Plain-text document sources
+++

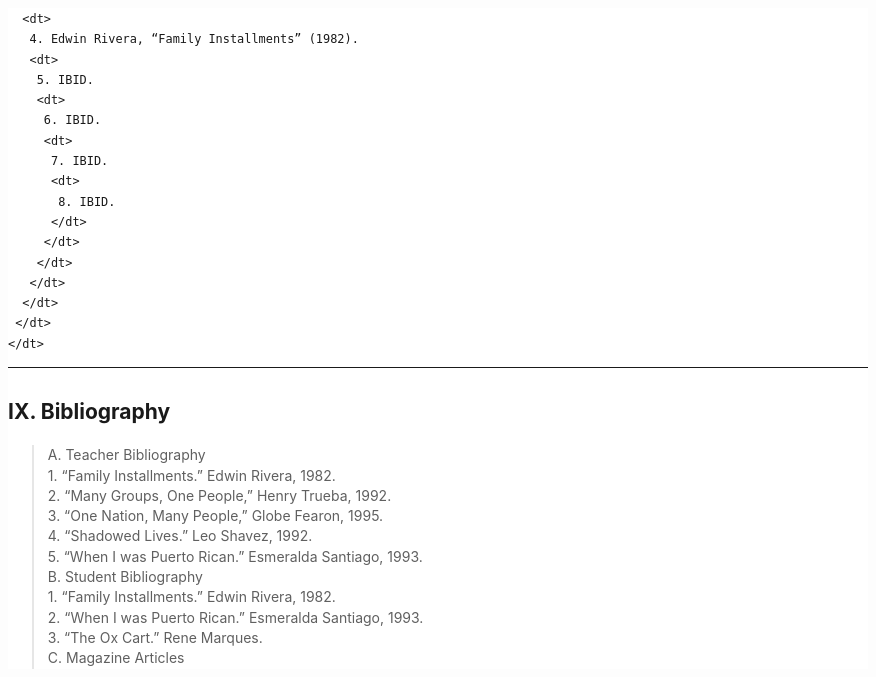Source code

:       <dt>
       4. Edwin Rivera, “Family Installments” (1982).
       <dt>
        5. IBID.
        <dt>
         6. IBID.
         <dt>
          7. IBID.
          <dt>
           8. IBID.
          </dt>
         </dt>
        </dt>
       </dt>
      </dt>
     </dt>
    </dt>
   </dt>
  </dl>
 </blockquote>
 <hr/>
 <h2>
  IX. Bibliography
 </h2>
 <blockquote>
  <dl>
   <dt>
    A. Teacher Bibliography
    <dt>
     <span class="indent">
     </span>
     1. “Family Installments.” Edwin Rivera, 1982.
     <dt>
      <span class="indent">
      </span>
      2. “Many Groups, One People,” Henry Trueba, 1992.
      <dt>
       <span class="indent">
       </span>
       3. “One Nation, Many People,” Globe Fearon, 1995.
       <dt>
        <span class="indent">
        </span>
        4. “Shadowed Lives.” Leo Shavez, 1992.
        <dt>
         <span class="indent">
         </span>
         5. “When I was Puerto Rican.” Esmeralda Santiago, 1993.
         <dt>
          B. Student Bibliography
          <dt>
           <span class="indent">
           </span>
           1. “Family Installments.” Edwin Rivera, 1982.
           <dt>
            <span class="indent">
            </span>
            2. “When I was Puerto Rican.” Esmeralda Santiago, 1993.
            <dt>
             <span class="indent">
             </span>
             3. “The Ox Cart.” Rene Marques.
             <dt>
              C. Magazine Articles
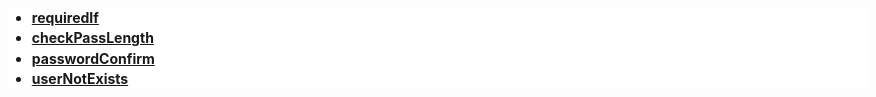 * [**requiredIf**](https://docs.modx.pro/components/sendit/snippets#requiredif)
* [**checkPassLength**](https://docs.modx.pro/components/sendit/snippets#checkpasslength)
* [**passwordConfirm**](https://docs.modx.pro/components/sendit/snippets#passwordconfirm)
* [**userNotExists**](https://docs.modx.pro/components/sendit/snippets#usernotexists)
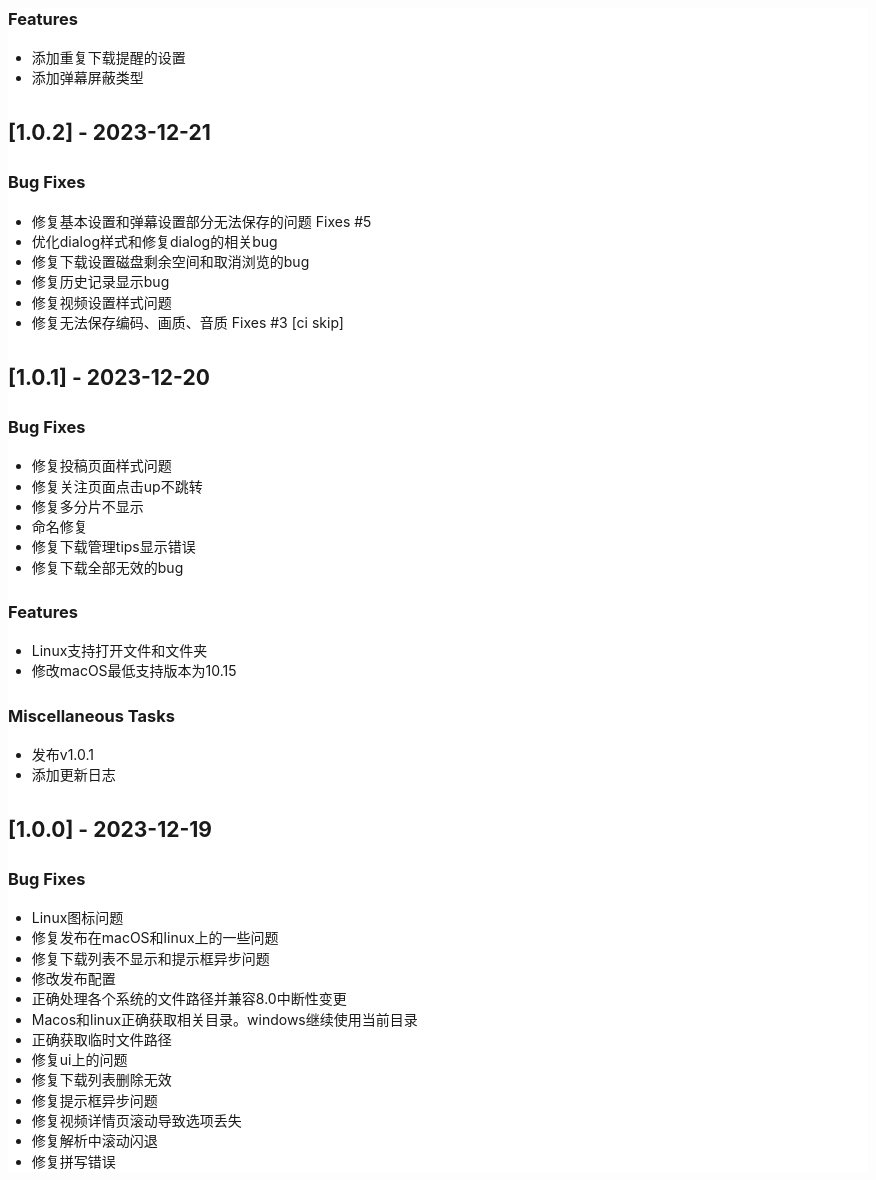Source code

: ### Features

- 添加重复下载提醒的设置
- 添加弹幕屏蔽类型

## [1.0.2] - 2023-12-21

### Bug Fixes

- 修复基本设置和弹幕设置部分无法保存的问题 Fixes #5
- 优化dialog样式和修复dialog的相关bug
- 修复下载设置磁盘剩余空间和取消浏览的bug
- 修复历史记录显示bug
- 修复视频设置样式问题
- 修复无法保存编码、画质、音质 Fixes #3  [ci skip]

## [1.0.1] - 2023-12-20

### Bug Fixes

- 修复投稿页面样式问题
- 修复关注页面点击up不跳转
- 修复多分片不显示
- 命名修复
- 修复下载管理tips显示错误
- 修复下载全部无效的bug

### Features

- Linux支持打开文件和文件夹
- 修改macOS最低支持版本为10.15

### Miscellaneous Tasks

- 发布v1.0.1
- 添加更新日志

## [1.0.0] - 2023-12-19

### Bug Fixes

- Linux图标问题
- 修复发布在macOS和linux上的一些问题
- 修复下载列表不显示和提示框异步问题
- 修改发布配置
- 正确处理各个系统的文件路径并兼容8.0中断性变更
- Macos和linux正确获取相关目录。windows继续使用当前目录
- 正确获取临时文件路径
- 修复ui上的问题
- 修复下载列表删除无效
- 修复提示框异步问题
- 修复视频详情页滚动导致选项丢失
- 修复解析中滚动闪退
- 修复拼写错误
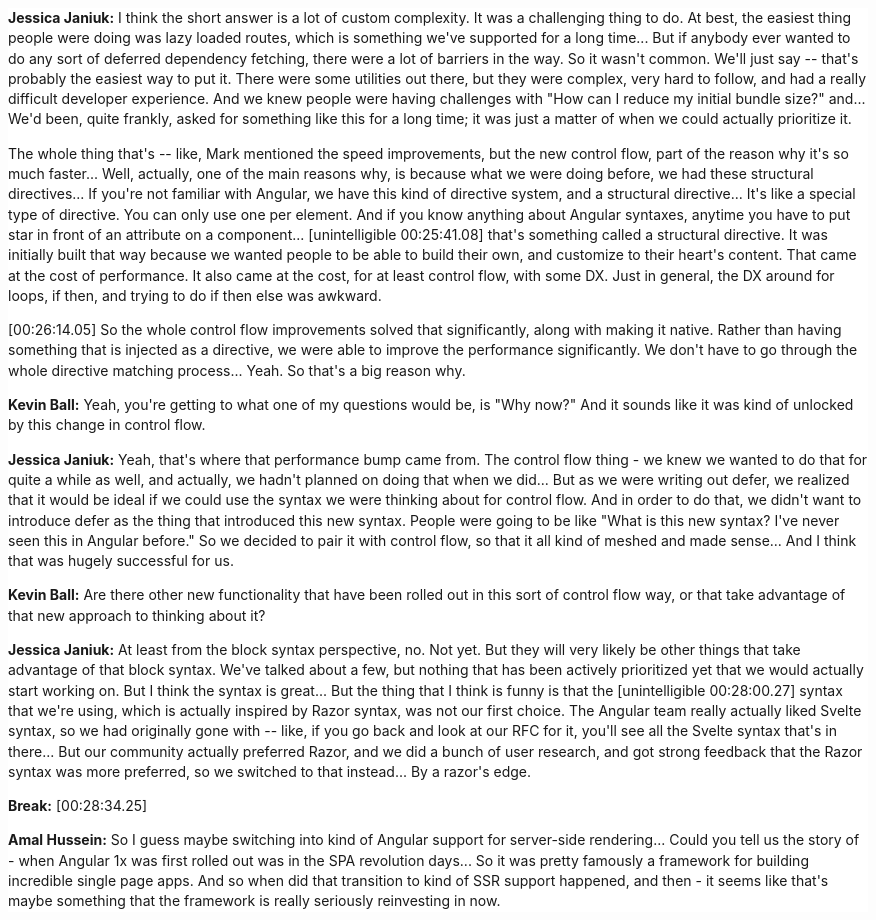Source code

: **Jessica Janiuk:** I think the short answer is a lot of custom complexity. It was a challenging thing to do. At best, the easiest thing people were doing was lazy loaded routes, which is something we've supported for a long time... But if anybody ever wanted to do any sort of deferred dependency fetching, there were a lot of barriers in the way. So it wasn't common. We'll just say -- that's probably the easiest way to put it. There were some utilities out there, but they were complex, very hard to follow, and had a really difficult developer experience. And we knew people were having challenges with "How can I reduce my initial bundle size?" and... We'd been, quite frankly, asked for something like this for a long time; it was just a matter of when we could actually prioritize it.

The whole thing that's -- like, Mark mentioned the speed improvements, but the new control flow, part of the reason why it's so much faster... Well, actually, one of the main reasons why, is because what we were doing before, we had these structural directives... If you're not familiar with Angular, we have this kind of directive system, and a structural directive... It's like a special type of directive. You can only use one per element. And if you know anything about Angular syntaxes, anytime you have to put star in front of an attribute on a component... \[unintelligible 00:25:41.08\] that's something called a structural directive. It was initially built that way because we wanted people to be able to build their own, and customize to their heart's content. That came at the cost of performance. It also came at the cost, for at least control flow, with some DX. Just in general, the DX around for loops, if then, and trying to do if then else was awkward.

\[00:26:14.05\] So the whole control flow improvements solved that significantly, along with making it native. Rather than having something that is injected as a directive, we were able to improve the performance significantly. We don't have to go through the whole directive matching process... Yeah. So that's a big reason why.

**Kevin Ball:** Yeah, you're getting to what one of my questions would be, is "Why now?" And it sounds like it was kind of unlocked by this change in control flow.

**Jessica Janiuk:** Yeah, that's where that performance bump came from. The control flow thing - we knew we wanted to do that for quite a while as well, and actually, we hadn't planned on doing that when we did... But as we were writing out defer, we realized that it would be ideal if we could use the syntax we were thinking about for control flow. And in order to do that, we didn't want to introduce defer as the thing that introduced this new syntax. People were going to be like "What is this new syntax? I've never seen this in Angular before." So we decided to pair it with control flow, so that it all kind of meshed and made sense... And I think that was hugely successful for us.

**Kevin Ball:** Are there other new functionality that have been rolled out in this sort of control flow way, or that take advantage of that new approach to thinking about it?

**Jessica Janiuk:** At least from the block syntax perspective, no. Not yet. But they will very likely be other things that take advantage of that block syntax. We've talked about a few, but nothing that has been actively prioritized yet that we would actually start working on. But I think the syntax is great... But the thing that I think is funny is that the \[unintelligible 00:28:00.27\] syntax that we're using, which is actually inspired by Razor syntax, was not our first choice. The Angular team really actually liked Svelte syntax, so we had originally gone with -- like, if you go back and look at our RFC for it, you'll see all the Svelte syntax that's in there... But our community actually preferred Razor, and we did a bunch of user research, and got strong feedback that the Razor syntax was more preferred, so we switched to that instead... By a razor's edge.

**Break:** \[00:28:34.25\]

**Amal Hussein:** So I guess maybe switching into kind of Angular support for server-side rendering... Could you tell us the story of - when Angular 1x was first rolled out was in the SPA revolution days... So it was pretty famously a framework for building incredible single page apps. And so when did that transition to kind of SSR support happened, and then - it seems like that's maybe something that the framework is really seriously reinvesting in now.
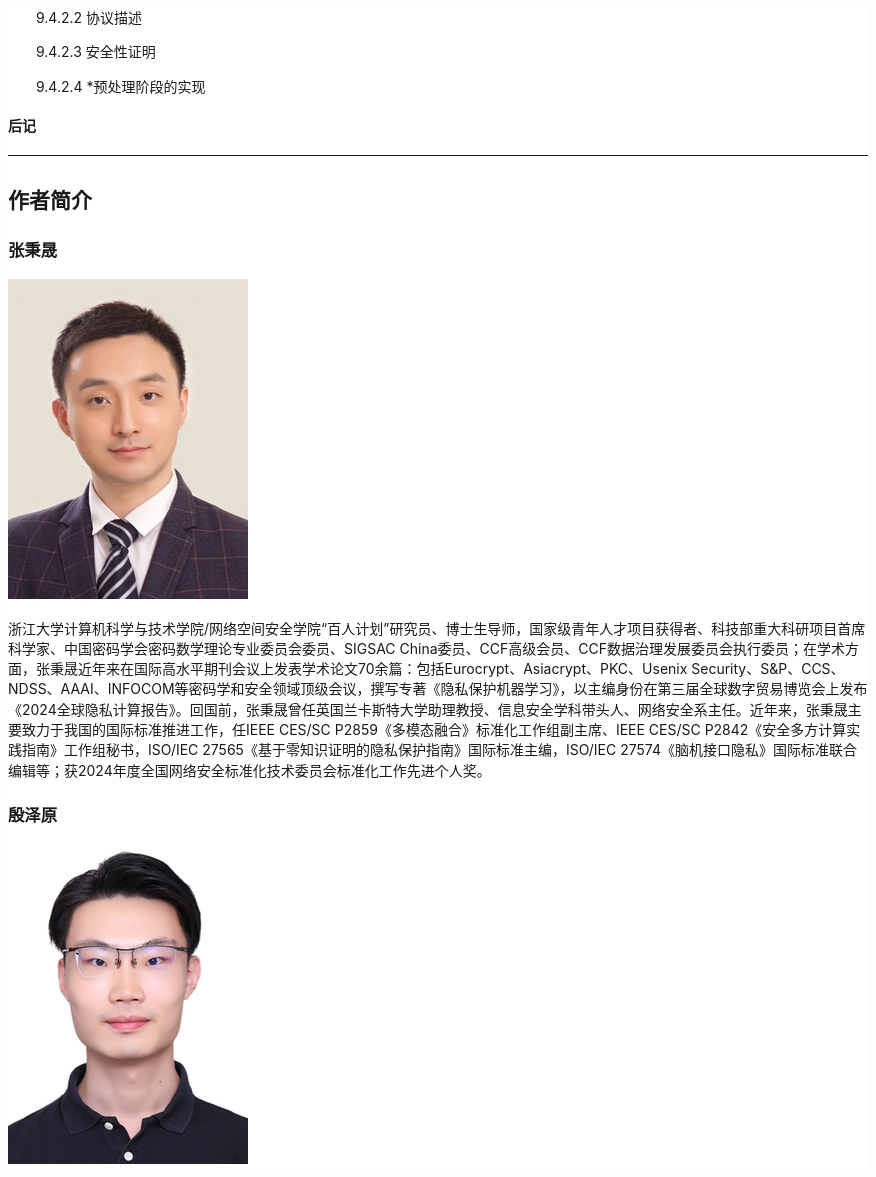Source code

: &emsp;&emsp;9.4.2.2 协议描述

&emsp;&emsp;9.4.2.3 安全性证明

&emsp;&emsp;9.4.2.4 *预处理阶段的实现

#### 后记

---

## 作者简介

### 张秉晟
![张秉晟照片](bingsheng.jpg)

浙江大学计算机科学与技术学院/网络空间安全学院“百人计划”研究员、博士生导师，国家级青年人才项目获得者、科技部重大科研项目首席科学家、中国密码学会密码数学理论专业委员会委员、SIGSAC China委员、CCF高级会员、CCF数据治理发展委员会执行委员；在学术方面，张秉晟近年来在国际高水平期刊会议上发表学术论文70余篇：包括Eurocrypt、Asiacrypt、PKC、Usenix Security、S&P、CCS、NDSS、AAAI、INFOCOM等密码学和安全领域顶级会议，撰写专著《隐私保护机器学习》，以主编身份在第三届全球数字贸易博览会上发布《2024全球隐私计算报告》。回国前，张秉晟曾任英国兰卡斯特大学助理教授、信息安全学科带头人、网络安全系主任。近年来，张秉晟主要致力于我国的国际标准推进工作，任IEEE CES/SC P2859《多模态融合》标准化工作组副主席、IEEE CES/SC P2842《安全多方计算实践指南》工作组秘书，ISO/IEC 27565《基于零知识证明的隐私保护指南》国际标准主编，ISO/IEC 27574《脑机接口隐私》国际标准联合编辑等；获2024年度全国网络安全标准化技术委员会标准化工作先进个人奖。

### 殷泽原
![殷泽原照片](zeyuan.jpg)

+++

* **Brief**: From the rows above, pull out every line that contains the word "Installments".

* **Final answer**:
       4. Edwin Rivera, “Family Installments” (1982).
     1. “Family Installments.” Edwin Rivera, 1982.
           1. “Family Installments.” Edwin Rivera, 1982.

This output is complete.